Saved data entries
=====
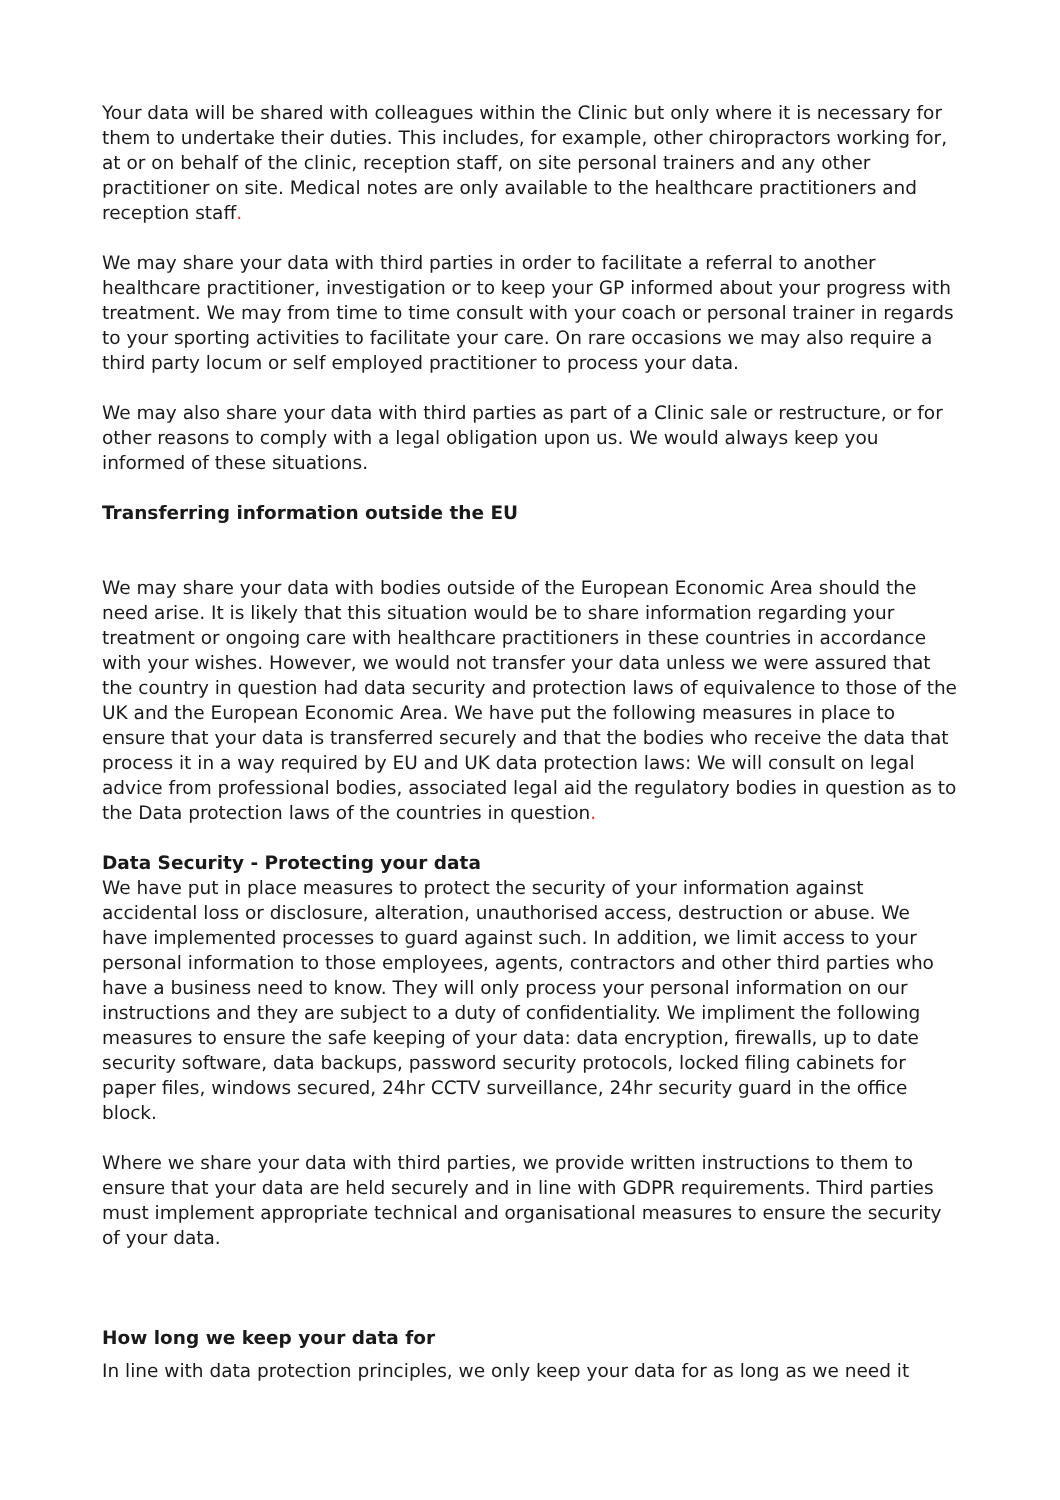Your data will be shared with colleagues within the Clinic but only where it is necessary for them to undertake their duties. This includes, for example, other chiropractors working for, at or on behalf of the clinic, reception staff, on site personal trainers and any other practitioner on site. Medical notes are only available to the healthcare practitioners and reception staff.
We may share your data with third parties in order to facilitate a referral to another healthcare practitioner, investigation or to keep your GP informed about your progress with treatment. We may from time to time consult with your coach or personal trainer in regards to your sporting activities to facilitate your care. On rare occasions we may also require a third party locum or self employed practitioner to process your data.
We may also share your data with third parties as part of a Clinic sale or restructure, or for other reasons to comply with a legal obligation upon us. We would always keep you informed of these situations.
Transferring information outside the EU
We may share your data with bodies outside of the European Economic Area should the need arise. It is likely that this situation would be to share information regarding your treatment or ongoing care with healthcare practitioners in these countries in accordance with your wishes. However, we would not transfer your data unless we were assured that the country in question had data security and protection laws of equivalence to those of the UK and the European Economic Area. We have put the following measures in place to ensure that your data is transferred securely and that the bodies who receive the data that process it in a way required by EU and UK data protection laws: We will consult on legal advice from professional bodies, associated legal aid the regulatory bodies in question as to the Data protection laws of the countries in question.
Data Security - Protecting your data
We have put in place measures to protect the security of your information against accidental loss or disclosure, alteration, unauthorised access, destruction or abuse. We have implemented processes to guard against such. In addition, we limit access to your personal information to those employees, agents, contractors and other third parties who have a business need to know. They will only process your personal information on our instructions and they are subject to a duty of confidentiality. We impliment the following measures to ensure the safe keeping of your data: data encryption, firewalls, up to date security software, data backups, password security protocols, locked filing cabinets for paper files, windows secured, 24hr CCTV surveillance, 24hr security guard in the office block.
Where we share your data with third parties, we provide written instructions to them to ensure that your data are held securely and in line with GDPR requirements. Third parties must implement appropriate technical and organisational measures to ensure the security of your data.
How long we keep your data for
In line with data protection principles, we only keep your data for as long as we need it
=====
The answer consists solely of the lines from the one containing "How long we keep your data for" through the last line of the data above, reproduced exactly.

▶ **ANSWER SPACE**:
How long we keep your data for
In line with data protection principles, we only keep your data for as long as we need it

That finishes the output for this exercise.